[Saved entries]
=-=-=-=-=

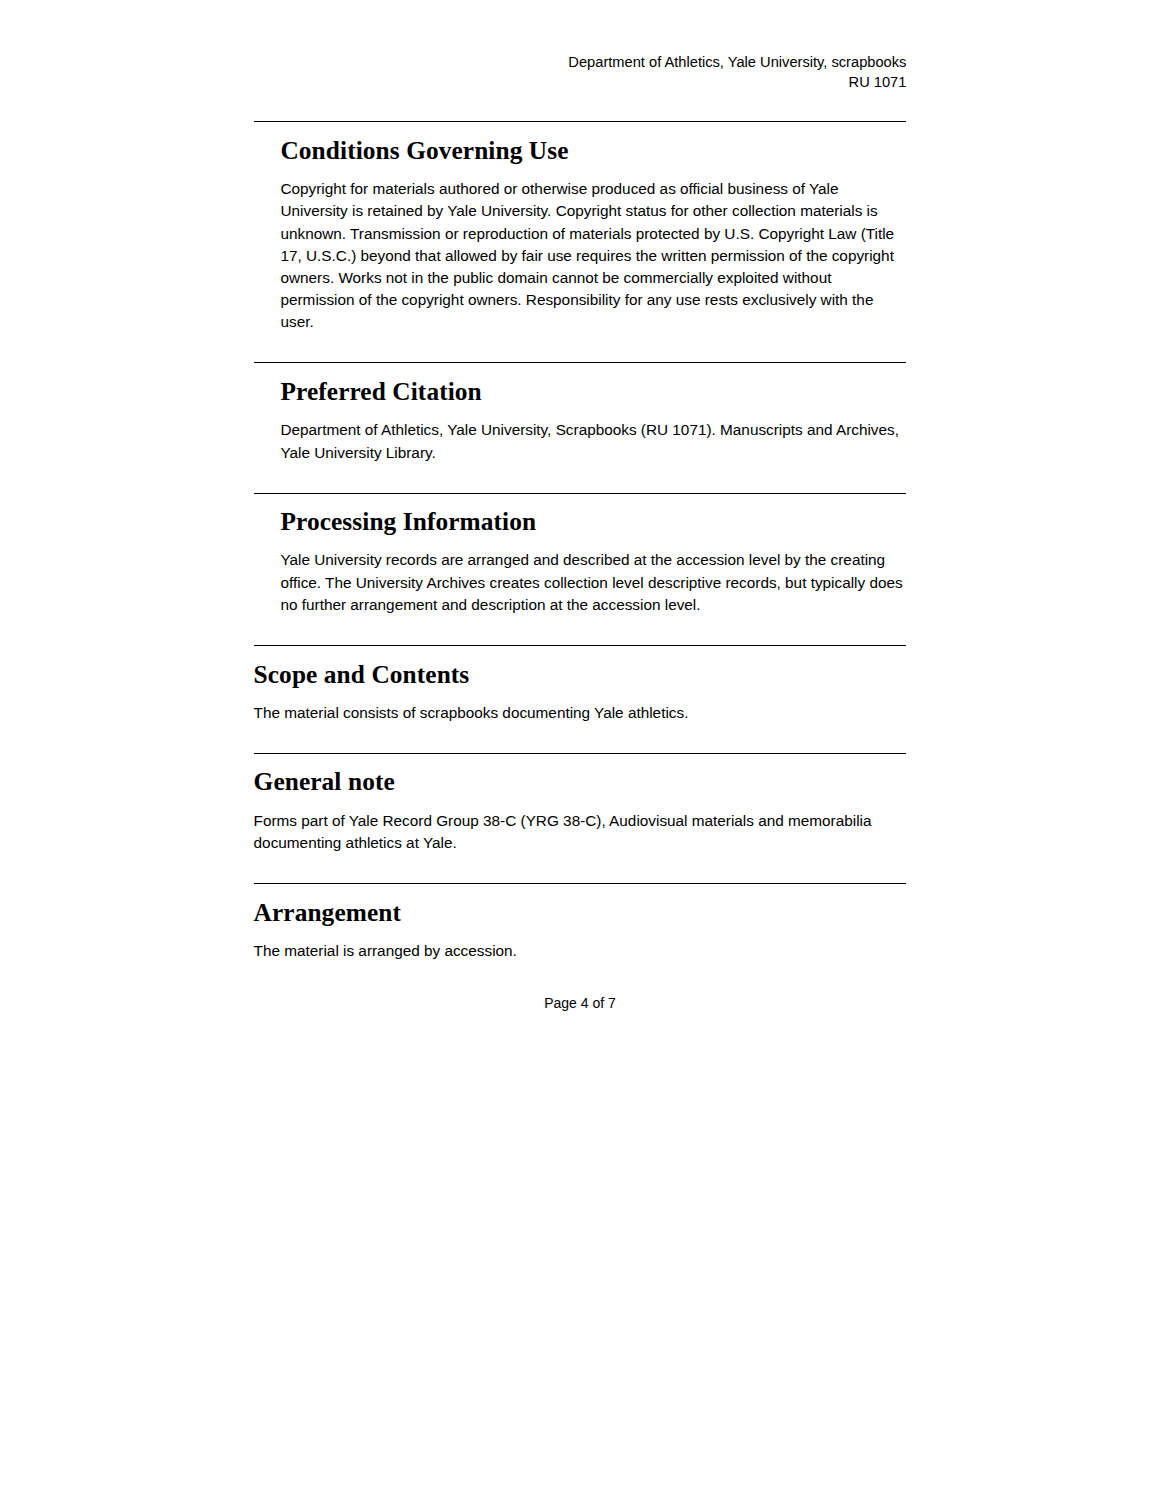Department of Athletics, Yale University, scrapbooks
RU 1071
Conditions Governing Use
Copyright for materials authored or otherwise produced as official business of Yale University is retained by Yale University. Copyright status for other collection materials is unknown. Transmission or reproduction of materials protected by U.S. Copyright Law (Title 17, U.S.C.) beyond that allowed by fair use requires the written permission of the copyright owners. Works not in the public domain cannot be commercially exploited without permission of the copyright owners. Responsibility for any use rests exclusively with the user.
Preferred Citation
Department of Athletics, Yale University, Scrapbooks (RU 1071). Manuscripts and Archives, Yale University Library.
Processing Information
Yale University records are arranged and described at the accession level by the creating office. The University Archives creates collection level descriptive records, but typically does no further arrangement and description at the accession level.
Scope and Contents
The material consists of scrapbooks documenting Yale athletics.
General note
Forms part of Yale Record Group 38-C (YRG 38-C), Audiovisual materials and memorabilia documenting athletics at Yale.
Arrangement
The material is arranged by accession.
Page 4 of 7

=-=-=-=-=

• TASK PROMPT:
Copy out the line holding "Yale University records" along with all lines after it through the end of the entries, exactly and only these.

• RESULT OF THE EXERCISE:
Yale University records are arranged and described at the accession level by the creating office. The University Archives creates collection level descriptive records, but typically does no further arrangement and description at the accession level.
Scope and Contents
The material consists of scrapbooks documenting Yale athletics.
General note
Forms part of Yale Record Group 38-C (YRG 38-C), Audiovisual materials and memorabilia documenting athletics at Yale.
Arrangement
The material is arranged by accession.
Page 4 of 7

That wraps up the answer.